## [PROBLEM TO SOLVE]
Resume the forum thread about finding a replacement remote for an old Sony WEGA CRT TV, picking up right after its final sentence.

## [TEXT PASSAGE]
▬▬▬
# TV Remote



## Revolution (Jun 22, 2012)

Please help!
My Old SONY WEGA 21" CRT TV remote not working.
Model NO. RM-952
I want buy a new one.
Thanks!


----------



## aroraanant (Jun 23, 2012)

Posted in the wrong section.


----------



## coderunknown (Jun 23, 2012)

*//MOD*
moved to TV section.


----------



## Revolution (Jun 24, 2012)

Anyone ?
Please tell me where or how can I found this.....


----------



## aroraanant (Jun 24, 2012)

Can get it from local market easily


----------



## dude_gamer (Jun 24, 2012)

@OP:buy it from the local electronic shops.if possible it also available at hardware store.
i also have Sony WEGA GATE 21" TV. i bought remote from hardware shop last year Model: RM-GA002.


----------



## Revolution (Jun 25, 2012)

Went to local electronic dealer.
They said they only have accessories of new Sony LCD/LED TVs.
Told CRT TV is out dated.


----------



## dude_gamer (Jun 25, 2012)

^^try to find it at 2-3 more electronic shops if no success then only option available is to buy it from online.
ebay link 1
ebay link 2


----------



## clmlbx (Jun 25, 2012)

well Frankly speaking I have stopped buying original(from company) remotes that costed me once Rs 600 years ago.. Instead I buy remote from local Electronics market that cost just Rs 50-60.. Same design and everything working..
▬▬▬
## [DATA SUPPLIED]
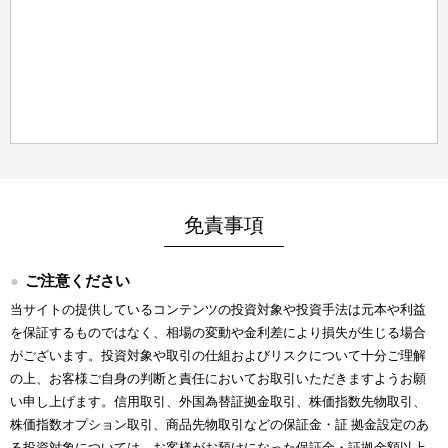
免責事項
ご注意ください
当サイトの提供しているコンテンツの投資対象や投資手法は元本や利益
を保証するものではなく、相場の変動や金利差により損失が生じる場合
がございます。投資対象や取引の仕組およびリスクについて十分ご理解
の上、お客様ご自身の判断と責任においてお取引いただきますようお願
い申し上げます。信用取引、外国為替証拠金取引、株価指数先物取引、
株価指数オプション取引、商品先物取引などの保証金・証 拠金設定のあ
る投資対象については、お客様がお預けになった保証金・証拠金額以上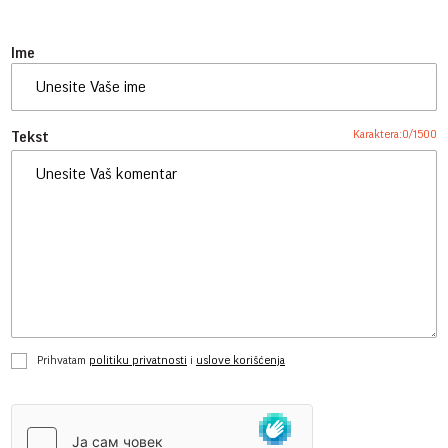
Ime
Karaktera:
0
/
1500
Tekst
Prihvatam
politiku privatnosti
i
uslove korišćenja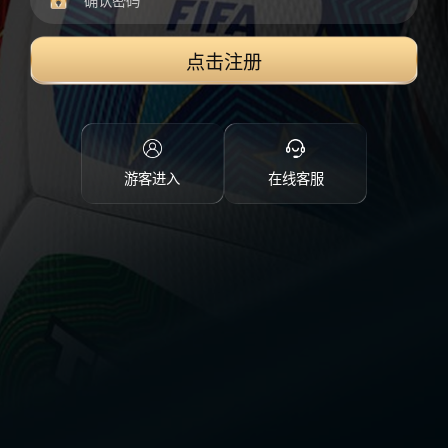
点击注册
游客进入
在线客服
▬▬▬
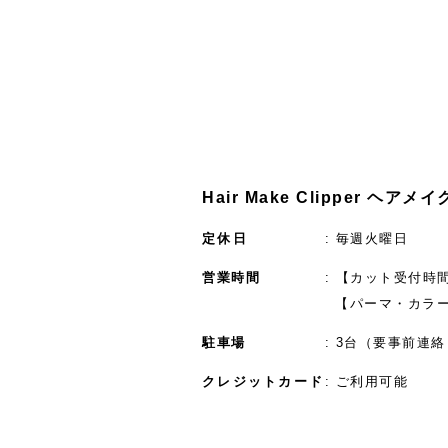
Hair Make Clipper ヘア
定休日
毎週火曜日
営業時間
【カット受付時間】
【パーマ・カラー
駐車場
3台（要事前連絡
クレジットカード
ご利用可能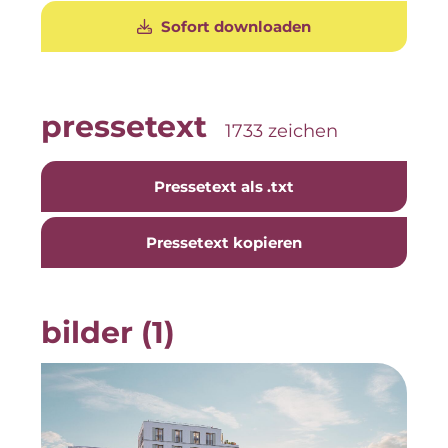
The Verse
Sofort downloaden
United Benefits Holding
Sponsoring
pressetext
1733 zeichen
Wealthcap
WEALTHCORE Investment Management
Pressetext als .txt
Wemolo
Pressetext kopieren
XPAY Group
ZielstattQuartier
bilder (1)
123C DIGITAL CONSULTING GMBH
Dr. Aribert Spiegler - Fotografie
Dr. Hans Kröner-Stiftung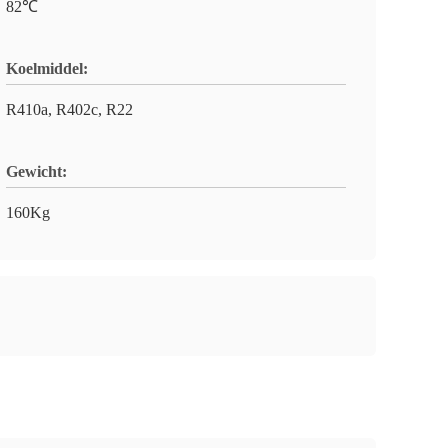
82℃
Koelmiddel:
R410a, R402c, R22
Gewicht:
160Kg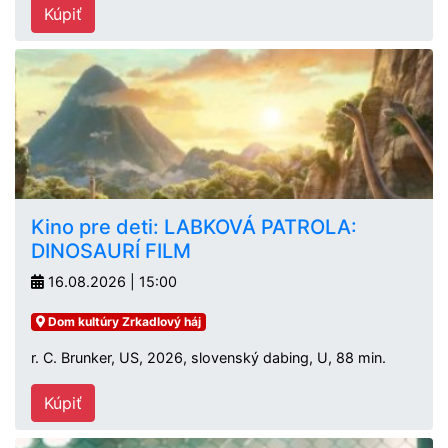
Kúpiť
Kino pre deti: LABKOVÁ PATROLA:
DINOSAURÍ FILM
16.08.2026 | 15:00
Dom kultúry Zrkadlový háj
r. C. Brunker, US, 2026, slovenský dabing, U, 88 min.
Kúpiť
▬▬▬
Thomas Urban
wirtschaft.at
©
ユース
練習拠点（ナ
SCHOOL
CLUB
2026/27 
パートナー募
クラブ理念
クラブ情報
▬▬▬
## [RESPONSE BOX]
once upon a time I used to buy at least 5-6 remotes a year.. . 2-3 times I bought original then shifted to generic ones and they are working very good..


----------



## reniarahim1 (Jun 25, 2012)

hhmm..yaa..get a generic remote from local electronic shop..or get a universal remote like logitech harmony if u spend more..


----------



## Revolution (Jun 26, 2012)

Thanks guys for ur replies and help!

Cheapest  Universal remote could be at least Rs1.5K ?
Rs.600/- for original is little overpriced I think. 




hirenjp said:


> ^^try to find it at 2-3 more electronic shops if no success then only option available is to buy it from online.
> ebay link 1
> ebay link 2



This is not original and price is high I think.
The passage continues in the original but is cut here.